REQUIRED ACTION
Could you retype exactly the lines below between the one holding "middle dip: (191, 153)" and the one holding "thumb ip: (677, 68)", inclusive, leaving out any pictures?

Stored data entries

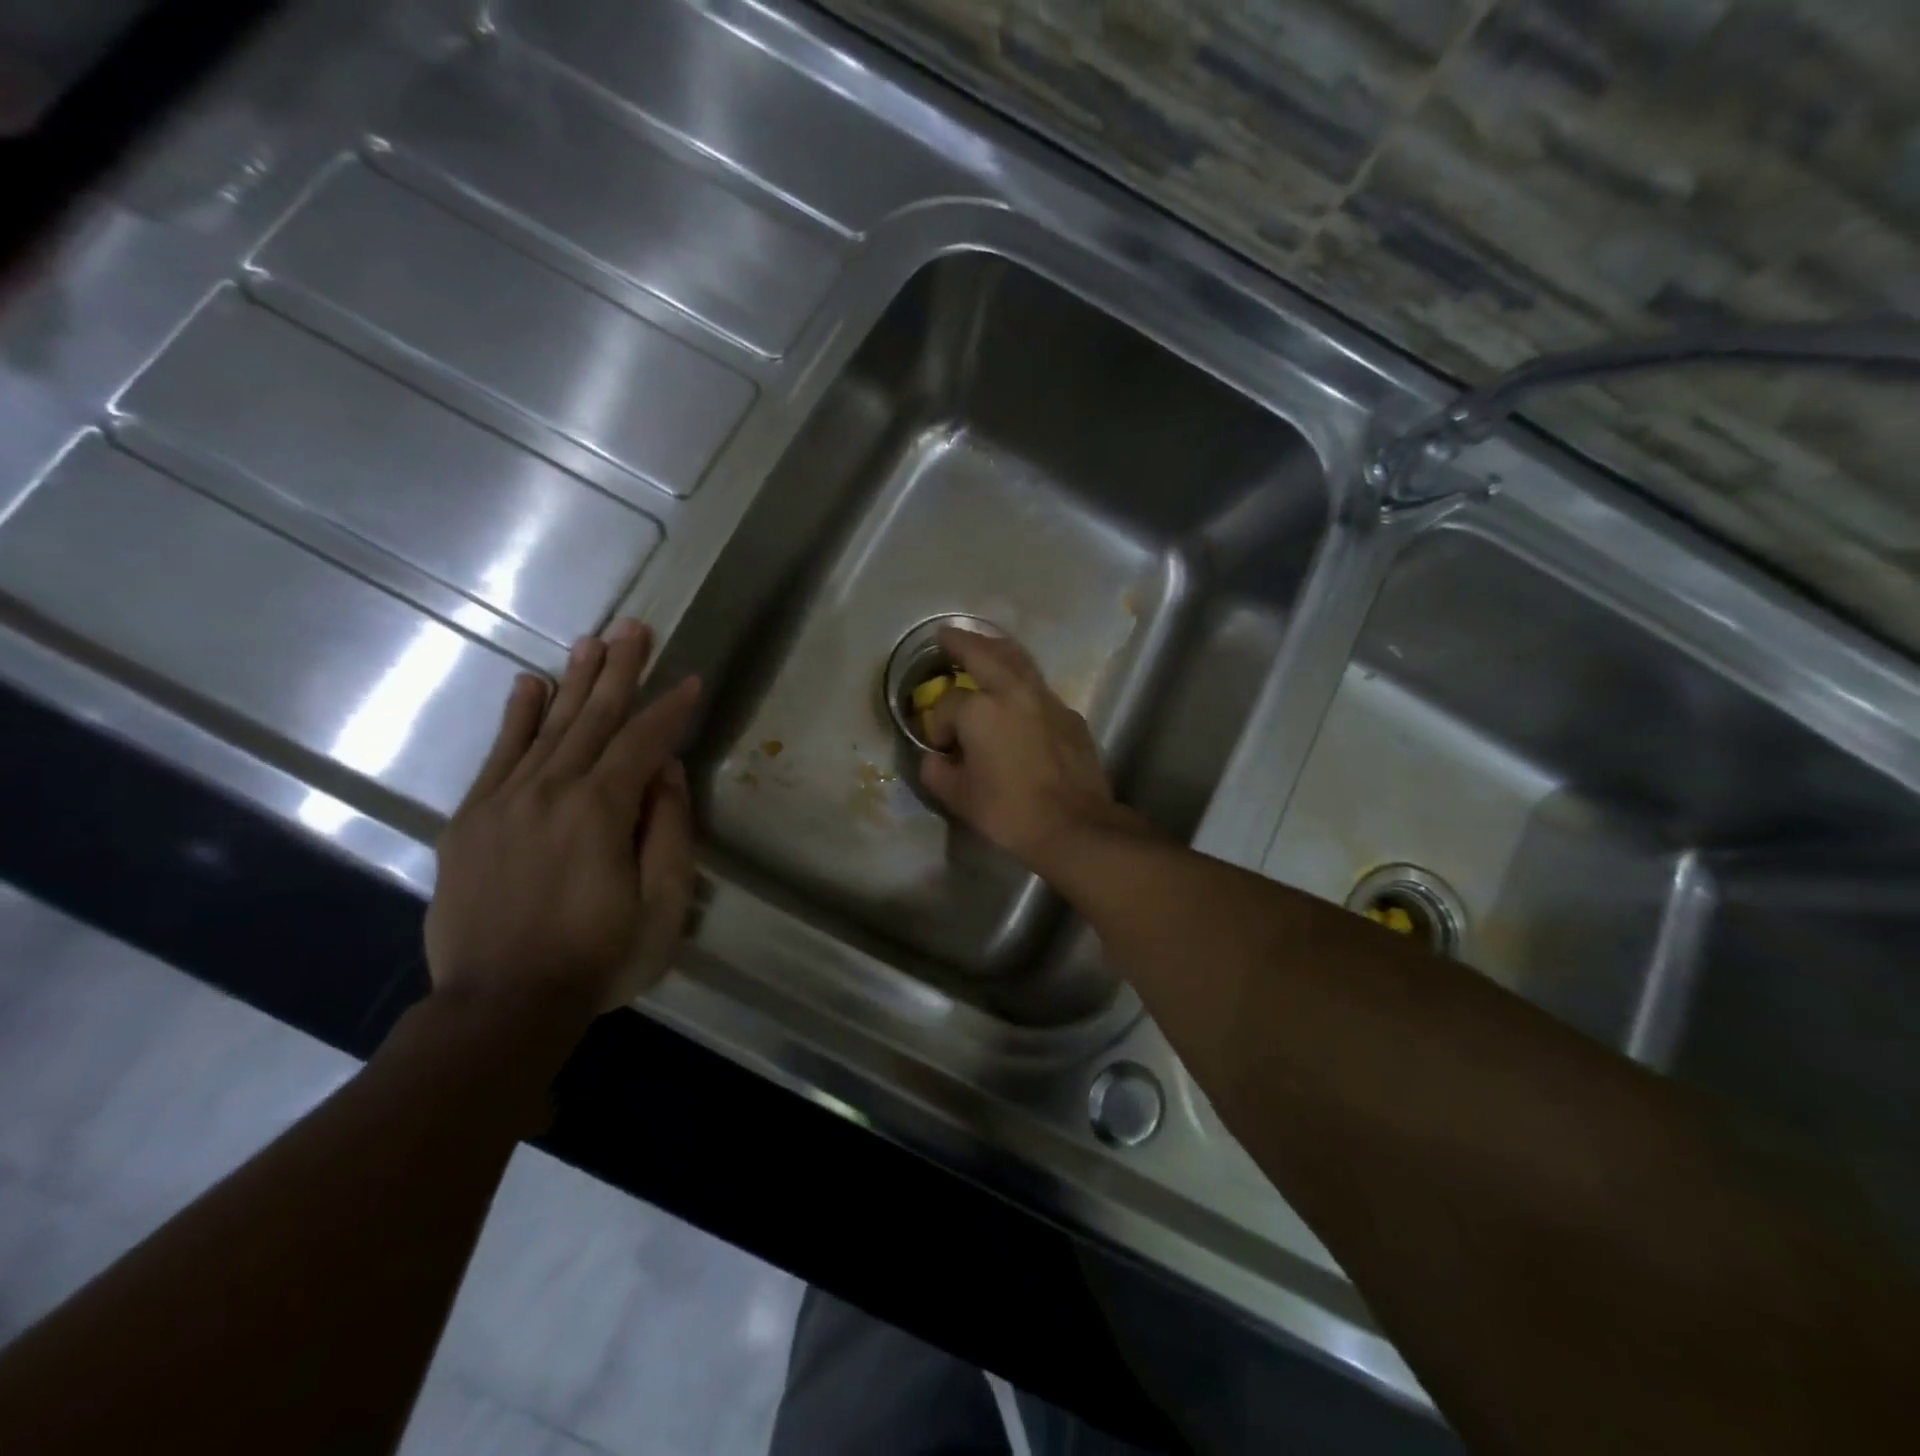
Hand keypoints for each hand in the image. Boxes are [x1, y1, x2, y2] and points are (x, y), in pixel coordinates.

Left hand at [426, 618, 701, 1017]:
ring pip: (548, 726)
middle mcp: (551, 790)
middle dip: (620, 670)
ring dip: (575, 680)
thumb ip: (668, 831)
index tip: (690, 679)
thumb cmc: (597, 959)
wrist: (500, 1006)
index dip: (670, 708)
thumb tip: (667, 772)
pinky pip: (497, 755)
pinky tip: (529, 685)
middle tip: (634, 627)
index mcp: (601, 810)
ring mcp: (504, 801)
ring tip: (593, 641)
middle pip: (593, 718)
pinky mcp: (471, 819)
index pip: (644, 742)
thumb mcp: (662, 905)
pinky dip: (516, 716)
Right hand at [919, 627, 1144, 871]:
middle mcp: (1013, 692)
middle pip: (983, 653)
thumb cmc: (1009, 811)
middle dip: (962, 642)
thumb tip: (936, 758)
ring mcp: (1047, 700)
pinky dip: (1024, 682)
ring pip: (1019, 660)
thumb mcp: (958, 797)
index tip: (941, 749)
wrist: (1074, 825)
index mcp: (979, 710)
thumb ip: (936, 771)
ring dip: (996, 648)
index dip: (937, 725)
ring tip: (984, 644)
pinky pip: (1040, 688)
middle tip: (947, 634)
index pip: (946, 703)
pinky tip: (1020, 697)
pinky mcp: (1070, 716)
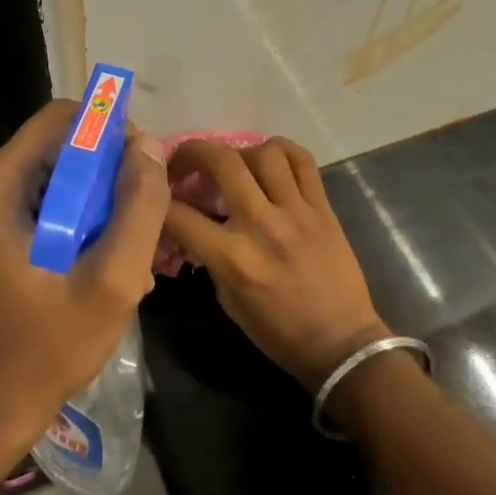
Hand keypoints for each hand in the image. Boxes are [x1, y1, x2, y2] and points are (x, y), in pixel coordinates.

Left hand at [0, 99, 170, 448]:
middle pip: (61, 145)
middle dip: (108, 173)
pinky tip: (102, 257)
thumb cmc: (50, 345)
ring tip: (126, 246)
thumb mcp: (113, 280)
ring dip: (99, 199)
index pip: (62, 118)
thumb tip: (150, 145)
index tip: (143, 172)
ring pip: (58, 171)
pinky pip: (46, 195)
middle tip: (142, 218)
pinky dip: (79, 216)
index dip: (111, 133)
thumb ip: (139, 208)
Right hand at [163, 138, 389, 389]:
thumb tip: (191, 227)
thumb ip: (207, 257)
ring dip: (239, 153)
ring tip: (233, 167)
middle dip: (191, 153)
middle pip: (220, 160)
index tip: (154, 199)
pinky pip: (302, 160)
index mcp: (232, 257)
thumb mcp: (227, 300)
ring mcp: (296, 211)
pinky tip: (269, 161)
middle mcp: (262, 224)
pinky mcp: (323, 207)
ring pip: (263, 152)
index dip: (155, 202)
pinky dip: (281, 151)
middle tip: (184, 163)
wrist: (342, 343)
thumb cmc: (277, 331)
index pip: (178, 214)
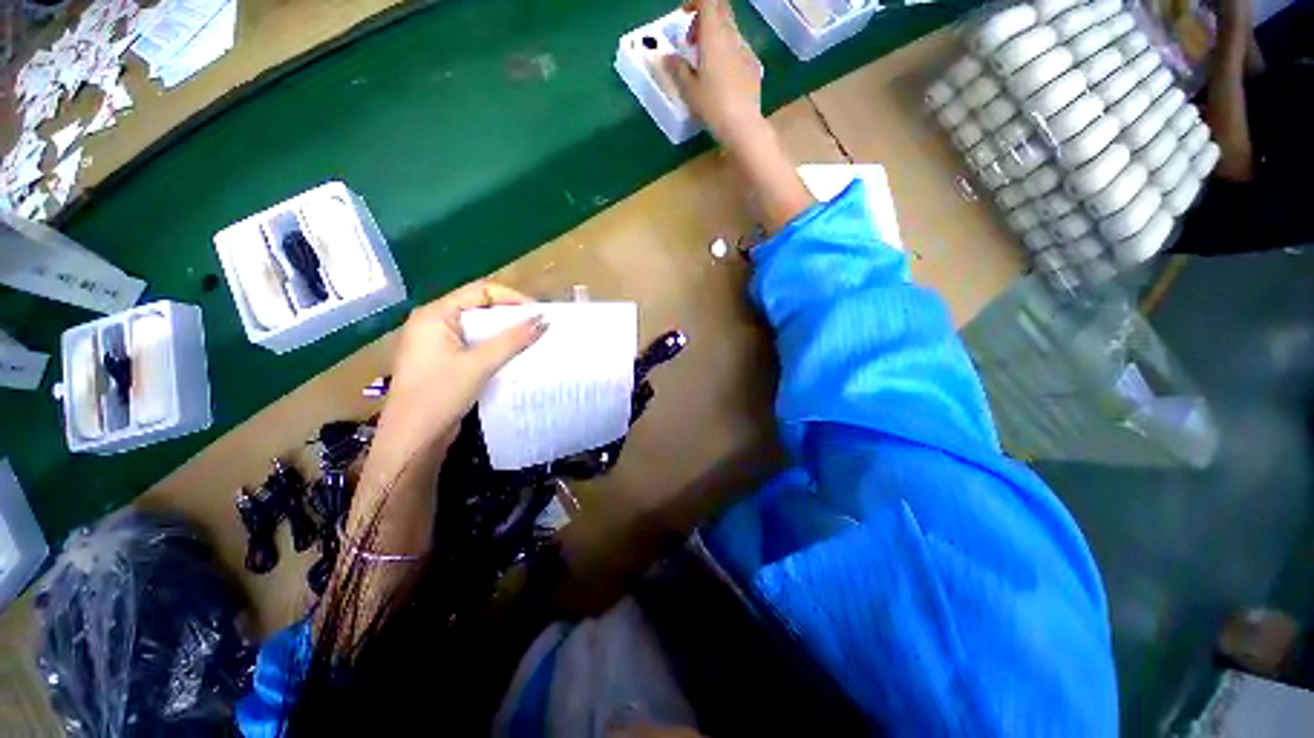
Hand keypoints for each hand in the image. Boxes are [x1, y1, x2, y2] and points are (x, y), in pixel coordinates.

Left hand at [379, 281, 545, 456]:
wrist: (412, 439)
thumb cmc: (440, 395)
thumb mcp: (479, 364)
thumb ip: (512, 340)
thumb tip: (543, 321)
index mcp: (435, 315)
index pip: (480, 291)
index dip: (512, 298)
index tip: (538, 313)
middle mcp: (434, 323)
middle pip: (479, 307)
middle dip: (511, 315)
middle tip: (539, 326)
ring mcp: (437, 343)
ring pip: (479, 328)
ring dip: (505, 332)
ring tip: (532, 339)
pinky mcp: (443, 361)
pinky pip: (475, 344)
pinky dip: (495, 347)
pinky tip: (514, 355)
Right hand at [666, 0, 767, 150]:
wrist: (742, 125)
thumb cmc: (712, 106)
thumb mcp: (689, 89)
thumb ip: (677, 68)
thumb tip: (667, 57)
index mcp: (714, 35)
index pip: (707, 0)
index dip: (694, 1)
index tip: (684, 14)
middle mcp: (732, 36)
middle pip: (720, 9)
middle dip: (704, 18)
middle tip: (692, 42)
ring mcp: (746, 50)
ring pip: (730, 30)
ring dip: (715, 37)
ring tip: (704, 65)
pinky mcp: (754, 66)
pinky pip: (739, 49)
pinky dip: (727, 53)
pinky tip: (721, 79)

SOLUTION BELOW
middle dip: (191, 153)
middle pip: (220, 160)
index tip: (154, 199)
pinky pip: (302, 160)
index mcp: (232, 257)
thumb mcp: (227, 300)
ring mcp: (296, 211)
pinky tip: (269, 161)
middle mcp: (262, 224)
pinky mcp: (323, 207)
ring pip: (263, 152)
index dip: (155, 202)
pinky dip: (281, 151)
middle tip: (184, 163)
wrist: (342, 343)
thumb cmc: (277, 331)
index pip: (178, 214)
Hand keypoints for each hand in the image. Boxes are [x1, y1, x2, y2] and points are (x, y), in pixel coordinates.

Left hand at [379, 281, 545, 456]:
wrist: (412, 439)
thumb cmc: (440, 395)
thumb mcp: (479, 364)
thumb ip: (512, 340)
thumb tip: (543, 321)
index mcp: (435, 315)
index pip: (480, 291)
index dip: (512, 298)
index tip: (538, 313)
middle mcp: (434, 323)
middle pip: (479, 307)
middle dip: (511, 315)
middle tip: (539, 326)
ring mcp: (437, 343)
ring pip: (479, 328)
ring dip: (505, 332)
ring tip: (532, 339)
pinky mcp: (443, 361)
pinky pip: (475, 344)
pinky dip: (495, 347)
pinky tip: (514, 355)
Right hand at [666, 0, 767, 150]:
wrist: (742, 125)
thumb cmc: (712, 106)
thumb mcp: (689, 89)
thumb ip: (677, 68)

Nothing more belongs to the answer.